**Instructions for the task**
Set down every line of the data below character for character, keeping the original order and line breaks.

**Records to process**
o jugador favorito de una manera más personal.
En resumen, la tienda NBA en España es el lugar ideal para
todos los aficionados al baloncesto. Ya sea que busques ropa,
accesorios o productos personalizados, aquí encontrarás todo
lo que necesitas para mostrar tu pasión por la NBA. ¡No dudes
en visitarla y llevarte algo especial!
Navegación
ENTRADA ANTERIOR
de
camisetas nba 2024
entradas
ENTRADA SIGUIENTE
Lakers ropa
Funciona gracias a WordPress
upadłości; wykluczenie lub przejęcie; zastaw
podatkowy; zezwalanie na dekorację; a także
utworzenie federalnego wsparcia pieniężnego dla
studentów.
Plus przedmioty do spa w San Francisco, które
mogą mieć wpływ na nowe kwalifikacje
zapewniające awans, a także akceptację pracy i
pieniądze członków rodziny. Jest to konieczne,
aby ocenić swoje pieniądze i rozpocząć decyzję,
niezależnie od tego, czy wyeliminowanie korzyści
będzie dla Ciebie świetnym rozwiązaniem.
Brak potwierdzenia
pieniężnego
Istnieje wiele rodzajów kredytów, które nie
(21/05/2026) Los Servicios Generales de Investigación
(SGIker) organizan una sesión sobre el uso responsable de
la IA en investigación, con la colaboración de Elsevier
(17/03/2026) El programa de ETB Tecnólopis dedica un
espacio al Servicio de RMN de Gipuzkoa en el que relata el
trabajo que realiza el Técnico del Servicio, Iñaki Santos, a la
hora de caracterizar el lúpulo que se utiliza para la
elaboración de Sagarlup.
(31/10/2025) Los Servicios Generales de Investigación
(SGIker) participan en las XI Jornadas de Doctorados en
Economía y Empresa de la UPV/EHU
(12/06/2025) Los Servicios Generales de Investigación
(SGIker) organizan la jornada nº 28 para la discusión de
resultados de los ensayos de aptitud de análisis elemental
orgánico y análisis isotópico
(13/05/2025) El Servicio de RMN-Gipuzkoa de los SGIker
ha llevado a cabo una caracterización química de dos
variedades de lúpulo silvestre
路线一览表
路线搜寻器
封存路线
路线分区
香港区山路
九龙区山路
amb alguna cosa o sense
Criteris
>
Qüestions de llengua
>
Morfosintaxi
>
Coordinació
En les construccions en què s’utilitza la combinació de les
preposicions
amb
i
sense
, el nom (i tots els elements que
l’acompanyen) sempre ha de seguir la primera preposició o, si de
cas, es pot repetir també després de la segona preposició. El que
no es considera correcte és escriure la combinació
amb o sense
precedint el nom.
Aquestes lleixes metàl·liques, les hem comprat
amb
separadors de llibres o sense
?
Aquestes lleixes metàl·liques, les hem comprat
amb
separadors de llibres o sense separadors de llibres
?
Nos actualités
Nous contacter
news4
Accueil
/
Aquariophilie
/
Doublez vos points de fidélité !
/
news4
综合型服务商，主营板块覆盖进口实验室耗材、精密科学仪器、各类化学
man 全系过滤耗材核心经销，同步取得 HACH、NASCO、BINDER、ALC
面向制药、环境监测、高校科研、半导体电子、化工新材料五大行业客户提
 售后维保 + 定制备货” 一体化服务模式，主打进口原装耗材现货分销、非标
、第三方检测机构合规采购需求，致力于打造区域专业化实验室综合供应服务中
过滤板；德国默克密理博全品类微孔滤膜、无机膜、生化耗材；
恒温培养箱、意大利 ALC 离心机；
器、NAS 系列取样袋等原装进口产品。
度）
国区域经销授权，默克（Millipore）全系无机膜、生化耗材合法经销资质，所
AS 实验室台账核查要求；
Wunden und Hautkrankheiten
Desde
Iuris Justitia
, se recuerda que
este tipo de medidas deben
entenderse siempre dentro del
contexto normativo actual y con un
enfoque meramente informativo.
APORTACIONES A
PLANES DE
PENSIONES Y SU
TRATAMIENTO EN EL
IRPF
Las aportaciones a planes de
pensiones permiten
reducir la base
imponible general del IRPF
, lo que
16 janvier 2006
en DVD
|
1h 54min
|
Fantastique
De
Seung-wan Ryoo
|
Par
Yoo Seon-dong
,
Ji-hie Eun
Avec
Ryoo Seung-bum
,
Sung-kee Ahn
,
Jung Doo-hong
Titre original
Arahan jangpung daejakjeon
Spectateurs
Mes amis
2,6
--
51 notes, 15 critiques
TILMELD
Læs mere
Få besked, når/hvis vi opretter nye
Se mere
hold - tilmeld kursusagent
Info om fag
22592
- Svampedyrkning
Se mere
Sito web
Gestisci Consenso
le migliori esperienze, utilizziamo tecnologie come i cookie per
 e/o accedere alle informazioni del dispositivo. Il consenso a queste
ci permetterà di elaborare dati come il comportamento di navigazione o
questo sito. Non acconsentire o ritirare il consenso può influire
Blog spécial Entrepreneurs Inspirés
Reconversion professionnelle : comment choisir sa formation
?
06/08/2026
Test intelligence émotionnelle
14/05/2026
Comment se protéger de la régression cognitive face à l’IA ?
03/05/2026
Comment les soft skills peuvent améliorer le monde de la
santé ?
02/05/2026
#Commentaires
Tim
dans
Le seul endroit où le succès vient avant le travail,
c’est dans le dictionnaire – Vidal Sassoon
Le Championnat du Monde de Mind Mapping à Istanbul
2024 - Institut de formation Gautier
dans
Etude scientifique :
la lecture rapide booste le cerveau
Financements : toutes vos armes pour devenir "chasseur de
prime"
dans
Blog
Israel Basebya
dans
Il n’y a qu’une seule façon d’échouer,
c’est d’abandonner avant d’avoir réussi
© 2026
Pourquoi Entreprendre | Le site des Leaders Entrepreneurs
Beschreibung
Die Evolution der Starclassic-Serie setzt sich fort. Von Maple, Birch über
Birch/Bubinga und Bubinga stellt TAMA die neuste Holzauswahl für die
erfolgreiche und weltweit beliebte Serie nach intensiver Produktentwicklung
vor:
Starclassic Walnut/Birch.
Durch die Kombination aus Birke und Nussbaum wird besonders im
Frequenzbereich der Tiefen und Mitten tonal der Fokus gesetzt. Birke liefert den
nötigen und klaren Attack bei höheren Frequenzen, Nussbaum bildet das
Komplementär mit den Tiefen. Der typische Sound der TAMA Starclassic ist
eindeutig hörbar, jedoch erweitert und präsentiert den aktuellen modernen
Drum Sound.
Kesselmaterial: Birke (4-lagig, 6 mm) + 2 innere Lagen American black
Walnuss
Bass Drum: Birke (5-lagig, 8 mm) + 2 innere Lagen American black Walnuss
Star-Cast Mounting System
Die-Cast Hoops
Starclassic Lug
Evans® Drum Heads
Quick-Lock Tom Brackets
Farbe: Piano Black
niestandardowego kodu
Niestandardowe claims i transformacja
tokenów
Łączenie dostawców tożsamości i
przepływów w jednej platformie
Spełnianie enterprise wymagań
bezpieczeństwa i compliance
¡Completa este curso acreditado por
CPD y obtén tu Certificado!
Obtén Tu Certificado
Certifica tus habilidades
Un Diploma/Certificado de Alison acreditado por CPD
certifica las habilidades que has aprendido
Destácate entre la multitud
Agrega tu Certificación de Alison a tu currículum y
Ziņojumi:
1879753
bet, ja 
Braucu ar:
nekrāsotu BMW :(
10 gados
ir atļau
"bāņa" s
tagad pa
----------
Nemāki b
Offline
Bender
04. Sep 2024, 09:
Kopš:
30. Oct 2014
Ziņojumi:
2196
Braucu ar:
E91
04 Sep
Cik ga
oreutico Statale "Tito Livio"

**Answer space**
o jugador favorito de una manera más personal.
En resumen, la tienda NBA en España es el lugar ideal para
todos los aficionados al baloncesto. Ya sea que busques ropa,
accesorios o productos personalizados, aquí encontrarás todo
lo que necesitas para mostrar tu pasión por la NBA. ¡No dudes
en visitarla y llevarte algo especial!
Navegación
ENTRADA ANTERIOR
de
camisetas nba 2024
entradas
ENTRADA SIGUIENTE
Lakers ropa
Funciona gracias a WordPress
upadłości; wykluczenie lub przejęcie; zastaw
podatkowy; zezwalanie na dekorację; a także
utworzenie federalnego wsparcia pieniężnego dla
studentów.
Plus przedmioty do spa w San Francisco, które
mogą mieć wpływ na nowe kwalifikacje
zapewniające awans, a także akceptację pracy i
pieniądze członków rodziny. Jest to konieczne,
aby ocenić swoje pieniądze i rozpocząć decyzję,
niezależnie od tego, czy wyeliminowanie korzyści
będzie dla Ciebie świetnym rozwiązaniem.
Brak potwierdzenia
pieniężnego
Istnieje wiele rodzajów kredytów, które nie
(21/05/2026) Los Servicios Generales de Investigación
(SGIker) organizan una sesión sobre el uso responsable de
la IA en investigación, con la colaboración de Elsevier
(17/03/2026) El programa de ETB Tecnólopis dedica un
espacio al Servicio de RMN de Gipuzkoa en el que relata el
trabajo que realiza el Técnico del Servicio, Iñaki Santos, a la
hora de caracterizar el lúpulo que se utiliza para la
elaboración de Sagarlup.
(31/10/2025) Los Servicios Generales de Investigación
(SGIker) participan en las XI Jornadas de Doctorados en
Economía y Empresa de la UPV/EHU
(12/06/2025) Los Servicios Generales de Investigación
(SGIker) organizan la jornada nº 28 para la discusión de
resultados de los ensayos de aptitud de análisis elemental
orgánico y análisis isotópico
(13/05/2025) El Servicio de RMN-Gipuzkoa de los SGIker
ha llevado a cabo una caracterización química de dos
variedades de lúpulo silvestre
路线一览表
路线搜寻器
封存路线
路线分区
香港区山路
九龙区山路
amb alguna cosa o sense
Criteris
>
Qüestions de llengua
>
Morfosintaxi
>
Coordinació
En les construccions en què s’utilitza la combinació de les
preposicions
amb
i
sense
, el nom (i tots els elements que
l’acompanyen) sempre ha de seguir la primera preposició o, si de
cas, es pot repetir també després de la segona preposició. El que
no es considera correcte és escriure la combinació
amb o sense
precedint el nom.
Aquestes lleixes metàl·liques, les hem comprat
amb
separadors de llibres o sense
?
Aquestes lleixes metàl·liques, les hem comprat
amb
separadors de llibres o sense separadors de llibres
?
Nos actualités
Nous contacter
news4
Accueil
/
Aquariophilie
/
Doublez vos points de fidélité !
/
news4
综合型服务商，主营板块覆盖进口实验室耗材、精密科学仪器、各类化学
man 全系过滤耗材核心经销，同步取得 HACH、NASCO、BINDER、ALC
面向制药、环境监测、高校科研、半导体电子、化工新材料五大行业客户提
 售后维保 + 定制备货” 一体化服务模式，主打进口原装耗材现货分销、非标
、第三方检测机构合规采购需求，致力于打造区域专业化实验室综合供应服务中
过滤板；德国默克密理博全品类微孔滤膜、无机膜、生化耗材；
恒温培养箱、意大利 ALC 离心机；
器、NAS 系列取样袋等原装进口产品。
度）
国区域经销授权，默克（Millipore）全系无机膜、生化耗材合法经销资质，所
AS 实验室台账核查要求；
Wunden und Hautkrankheiten
Desde
Iuris Justitia
, se recuerda que
este tipo de medidas deben
entenderse siempre dentro del
contexto normativo actual y con un
enfoque meramente informativo.
APORTACIONES A
PLANES DE
PENSIONES Y SU
TRATAMIENTO EN EL
IRPF
Las aportaciones a planes de
pensiones permiten
reducir la base
imponible general del IRPF
, lo que
16 janvier 2006
en DVD
|
1h 54min
|
Fantastique
De
Seung-wan Ryoo
|
Par
Yoo Seon-dong
,
Ji-hie Eun
Avec
Ryoo Seung-bum
,
Sung-kee Ahn
,
Jung Doo-hong
Titre original
Arahan jangpung daejakjeon
Spectateurs
Mes amis
2,6
--
51 notes, 15 critiques
TILMELD
Læs mere
Få besked, når/hvis vi opretter nye
Se mere
hold - tilmeld kursusagent
Info om fag
22592
- Svampedyrkning
Se mere
Sito web
Gestisci Consenso
le migliori esperienze, utilizziamo tecnologie come i cookie per
 e/o accedere alle informazioni del dispositivo. Il consenso a queste
ci permetterà di elaborare dati come il comportamento di navigazione o
questo sito. Non acconsentire o ritirare il consenso può influire
Blog spécial Entrepreneurs Inspirés
Reconversion professionnelle : comment choisir sa formation
?
06/08/2026
Test intelligence émotionnelle
14/05/2026
Comment se protéger de la régression cognitive face à l’IA ?
03/05/2026
Comment les soft skills peuvent améliorer le monde de la
santé ?
02/05/2026
#Commentaires
Tim
dans
Le seul endroit où le succès vient avant le travail,
c’est dans le dictionnaire – Vidal Sassoon
Le Championnat du Monde de Mind Mapping à Istanbul
2024 - Institut de formation Gautier
dans
Etude scientifique :
la lecture rapide booste le cerveau
Financements : toutes vos armes pour devenir "chasseur de
prime"
dans
Blog
Israel Basebya
dans
Il n’y a qu’une seule façon d’échouer,
c’est d’abandonner avant d’avoir réussi
© 2026
Pourquoi Entreprendre | Le site des Leaders Entrepreneurs
Beschreibung
Die Evolution der Starclassic-Serie setzt sich fort. Von Maple, Birch über
Birch/Bubinga und Bubinga stellt TAMA die neuste Holzauswahl für die
erfolgreiche und weltweit beliebte Serie nach intensiver Produktentwicklung
vor:
Starclassic Walnut/Birch.
Durch die Kombination aus Birke und Nussbaum wird besonders im
Frequenzbereich der Tiefen und Mitten tonal der Fokus gesetzt. Birke liefert den
nötigen und klaren Attack bei höheren Frequenzen, Nussbaum bildet das
Komplementär mit den Tiefen. Der typische Sound der TAMA Starclassic ist
eindeutig hörbar, jedoch erweitert und präsentiert den aktuellen modernen
Drum Sound.
Kesselmaterial: Birke (4-lagig, 6 mm) + 2 innere Lagen American black
Walnuss
Bass Drum: Birke (5-lagig, 8 mm) + 2 innere Lagen American black Walnuss
Star-Cast Mounting System
Die-Cast Hoops
Starclassic Lug
Evans® Drum Heads
Quick-Lock Tom Brackets
Farbe: Piano Black
niestandardowego kodu
Niestandardowe claims i transformacja
tokenów
Łączenie dostawców tożsamości i
przepływów w jednej platformie
Spełnianie enterprise wymagań
bezpieczeństwa i compliance
¡Completa este curso acreditado por
CPD y obtén tu Certificado!
Obtén Tu Certificado
Certifica tus habilidades
Un Diploma/Certificado de Alison acreditado por CPD
certifica las habilidades que has aprendido
Destácate entre la multitud
Agrega tu Certificación de Alison a tu currículum y
Ziņojumi:
1879753
bet, ja 
Braucu ar:
nekrāsotu BMW :(
10 gados
ir atļau
"bāņa" s
tagad pa
----------
Nemāki b
Offline
Bender
04. Sep 2024, 09:
Kopš:
30. Oct 2014
Ziņojumi:
2196
Braucu ar:
E91
04 Sep
Cik ga
oreutico Statale "Tito Livio"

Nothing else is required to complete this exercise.